(Hardware design source data)
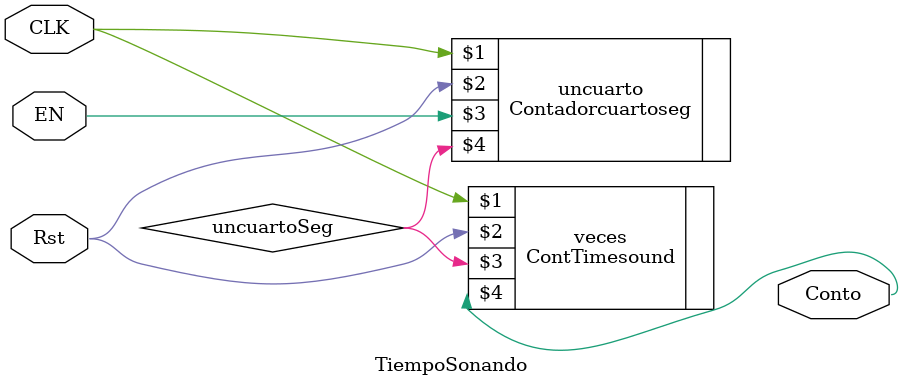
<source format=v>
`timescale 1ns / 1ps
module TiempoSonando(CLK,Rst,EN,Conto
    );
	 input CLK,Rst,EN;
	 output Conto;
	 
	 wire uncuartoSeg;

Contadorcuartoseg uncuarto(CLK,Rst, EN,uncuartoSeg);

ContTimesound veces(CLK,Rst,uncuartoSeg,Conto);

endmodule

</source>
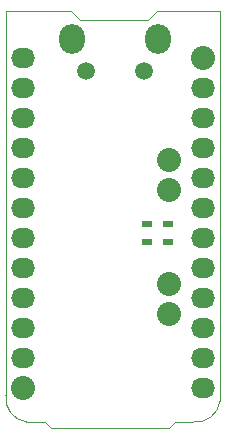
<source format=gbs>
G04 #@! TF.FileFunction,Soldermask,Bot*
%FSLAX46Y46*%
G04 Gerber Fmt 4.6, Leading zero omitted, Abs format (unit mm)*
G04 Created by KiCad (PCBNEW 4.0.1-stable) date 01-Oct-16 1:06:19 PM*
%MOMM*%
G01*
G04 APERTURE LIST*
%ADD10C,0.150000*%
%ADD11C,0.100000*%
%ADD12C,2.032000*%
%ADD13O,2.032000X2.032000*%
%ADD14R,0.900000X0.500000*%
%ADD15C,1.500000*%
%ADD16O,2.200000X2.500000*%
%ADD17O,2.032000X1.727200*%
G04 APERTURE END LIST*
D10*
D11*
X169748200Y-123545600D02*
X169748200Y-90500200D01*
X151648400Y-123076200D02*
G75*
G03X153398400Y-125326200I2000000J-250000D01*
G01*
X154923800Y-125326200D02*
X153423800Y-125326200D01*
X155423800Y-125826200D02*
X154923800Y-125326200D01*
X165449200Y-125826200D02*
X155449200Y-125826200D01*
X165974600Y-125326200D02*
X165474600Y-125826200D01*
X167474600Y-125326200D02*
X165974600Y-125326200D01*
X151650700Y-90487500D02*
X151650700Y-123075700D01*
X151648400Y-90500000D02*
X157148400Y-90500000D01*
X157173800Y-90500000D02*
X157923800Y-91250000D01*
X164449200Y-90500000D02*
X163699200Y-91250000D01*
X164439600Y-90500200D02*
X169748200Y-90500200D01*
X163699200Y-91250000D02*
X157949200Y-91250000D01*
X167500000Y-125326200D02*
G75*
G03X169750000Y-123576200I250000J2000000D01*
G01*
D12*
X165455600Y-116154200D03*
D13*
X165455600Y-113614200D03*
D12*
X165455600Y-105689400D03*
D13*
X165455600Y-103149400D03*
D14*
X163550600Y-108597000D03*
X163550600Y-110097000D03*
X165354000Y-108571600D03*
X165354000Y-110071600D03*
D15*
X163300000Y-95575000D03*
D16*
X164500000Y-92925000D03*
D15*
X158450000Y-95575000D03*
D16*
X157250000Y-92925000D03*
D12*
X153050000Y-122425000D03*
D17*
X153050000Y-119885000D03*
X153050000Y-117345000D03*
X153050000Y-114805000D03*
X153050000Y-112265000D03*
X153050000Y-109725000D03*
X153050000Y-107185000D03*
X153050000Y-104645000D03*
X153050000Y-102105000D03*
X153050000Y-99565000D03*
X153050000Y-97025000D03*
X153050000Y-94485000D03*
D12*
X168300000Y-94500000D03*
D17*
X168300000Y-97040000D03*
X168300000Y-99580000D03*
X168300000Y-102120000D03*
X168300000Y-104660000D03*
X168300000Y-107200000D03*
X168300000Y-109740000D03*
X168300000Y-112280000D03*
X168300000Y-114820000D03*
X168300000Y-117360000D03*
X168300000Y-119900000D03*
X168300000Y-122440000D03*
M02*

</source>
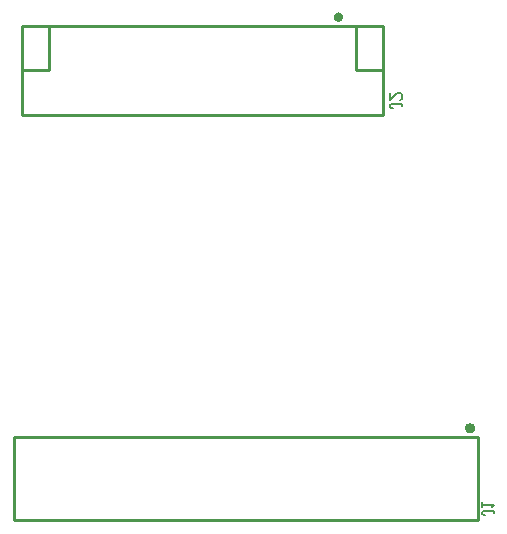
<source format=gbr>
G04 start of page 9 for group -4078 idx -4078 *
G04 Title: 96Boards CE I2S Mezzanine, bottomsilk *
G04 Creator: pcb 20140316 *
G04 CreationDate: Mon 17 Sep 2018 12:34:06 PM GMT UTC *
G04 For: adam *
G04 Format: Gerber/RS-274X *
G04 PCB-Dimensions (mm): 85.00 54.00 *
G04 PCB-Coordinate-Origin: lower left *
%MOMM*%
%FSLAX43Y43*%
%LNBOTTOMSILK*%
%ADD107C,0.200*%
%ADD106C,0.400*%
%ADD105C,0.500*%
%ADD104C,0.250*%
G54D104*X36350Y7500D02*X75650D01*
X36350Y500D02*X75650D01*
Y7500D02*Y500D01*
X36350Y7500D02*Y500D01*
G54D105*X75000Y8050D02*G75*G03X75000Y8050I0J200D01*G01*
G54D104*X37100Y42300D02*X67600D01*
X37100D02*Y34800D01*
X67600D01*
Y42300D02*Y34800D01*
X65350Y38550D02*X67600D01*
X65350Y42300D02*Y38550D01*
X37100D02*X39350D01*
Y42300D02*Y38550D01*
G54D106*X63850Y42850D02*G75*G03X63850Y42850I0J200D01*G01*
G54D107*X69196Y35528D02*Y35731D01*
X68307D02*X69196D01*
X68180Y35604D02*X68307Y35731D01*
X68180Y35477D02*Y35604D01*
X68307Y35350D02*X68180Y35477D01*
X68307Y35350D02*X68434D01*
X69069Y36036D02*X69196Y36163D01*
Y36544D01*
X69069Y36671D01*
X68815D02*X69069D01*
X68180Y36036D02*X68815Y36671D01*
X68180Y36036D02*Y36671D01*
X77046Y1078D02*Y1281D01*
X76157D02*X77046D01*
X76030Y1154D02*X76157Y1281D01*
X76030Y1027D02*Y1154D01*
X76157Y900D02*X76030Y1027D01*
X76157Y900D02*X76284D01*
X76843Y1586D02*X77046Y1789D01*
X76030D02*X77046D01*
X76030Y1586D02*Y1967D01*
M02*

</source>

**Request**:
Copy the lines above exactly. Start with the line containing "G04 For: adam *", end with the line containing "X68815D02*X69069D01*", and include both.

**Your solution**:
G04 For: adam *
G04 Format: Gerber/RS-274X *
G04 PCB-Dimensions (mm): 85.00 54.00 *
G04 PCB-Coordinate-Origin: lower left *
%MOMM*%
%FSLAX43Y43*%
%LNBOTTOMSILK*%
%ADD107C,0.200*%
%ADD106C,0.400*%
%ADD105C,0.500*%
%ADD104C,0.250*%
G54D104*X36350Y7500D02*X75650D01*
X36350Y500D02*X75650D01*
Y7500D02*Y500D01*
X36350Y7500D02*Y500D01*
G54D105*X75000Y8050D02*G75*G03X75000Y8050I0J200D01*G01*
G54D104*X37100Y42300D02*X67600D01*
X37100D02*Y34800D01*
X67600D01*
Y42300D02*Y34800D01*
X65350Y38550D02*X67600D01*
X65350Y42300D02*Y38550D01*
X37100D02*X39350D01*
Y42300D02*Y38550D01*
G54D106*X63850Y42850D02*G75*G03X63850Y42850I0J200D01*G01*
G54D107*X69196Y35528D02*Y35731D01*
X68307D02*X69196D01*
X68180Y35604D02*X68307Y35731D01*
X68180Y35477D02*Y35604D01*
X68307Y35350D02*X68180Y35477D01*
X68307Y35350D02*X68434D01*
X69069Y36036D02*X69196Y36163D01*
Y36544D01*
X69069Y36671D01*
X68815D02*X69069D01*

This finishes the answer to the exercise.